TO DO →
Among the entries below, copy every line that carries the word "Caddr".

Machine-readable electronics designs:
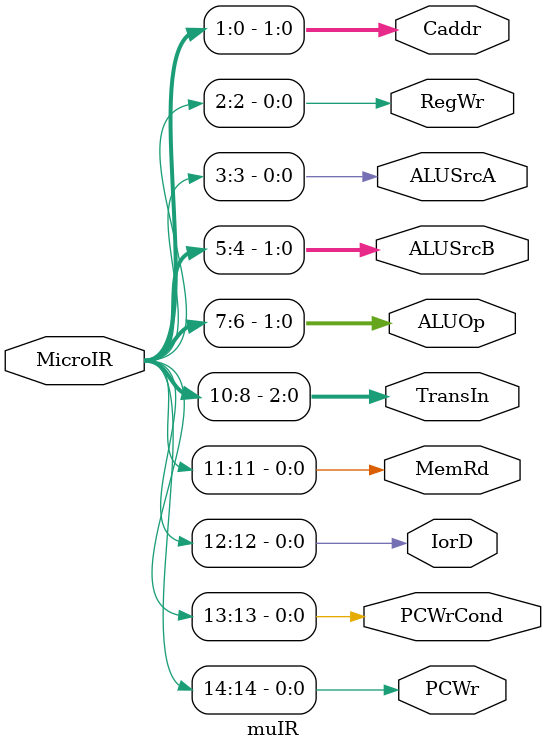
<source format=v>
`timescale 1ns/1ps
module muIR (
    input [14:0] MicroIR,
    output PCWr,
    output PCWrCond,
    output IorD,
    output MemRd,
    output [2:0] TransIn,
    output [1:0] ALUOp,
    output [1:0] ALUSrcB,
    output ALUSrcA,
    output RegWr,
    output [1:0] Caddr
);
    assign PCWr = MicroIR[14];
    assign PCWrCond = MicroIR[13];
    assign IorD = MicroIR[12];
    assign MemRd = MicroIR[11];
    assign TransIn = MicroIR[10:8];
    assign ALUOp = MicroIR[7:6];
    assign ALUSrcB = MicroIR[5:4];
    assign ALUSrcA = MicroIR[3];
    assign RegWr = MicroIR[2];
    assign Caddr = MicroIR[1:0];
endmodule
</source>
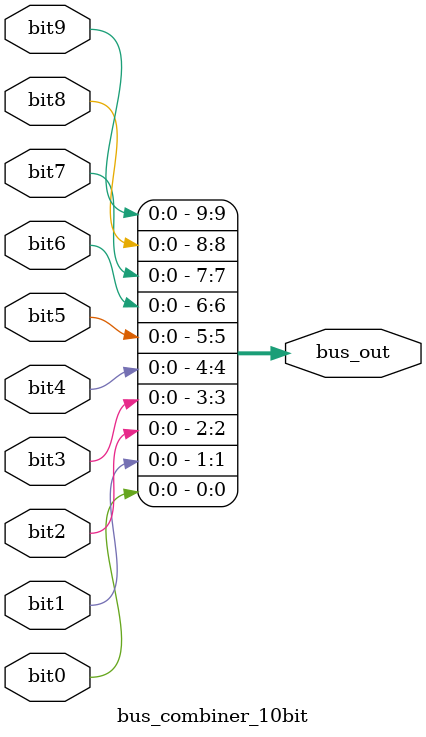
<source format=v>
module bus_combiner_10bit (
    input wire bit0,         
    input wire bit1,         
    input wire bit2,         
    input wire bit3,         
    input wire bit4,         
    input wire bit5,         
    input wire bit6,         
    input wire bit7,         
    input wire bit8,         
    input wire bit9,         
    output wire [9:0] bus_out 
);
    assign bus_out = {bit9, bit8, bit7, bit6, bit5, bit4, bit3, bit2, bit1, bit0};
endmodule

</source>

TASK ANSWER →
    output [1:0] Caddr
    assign Caddr = MicroIR[1:0];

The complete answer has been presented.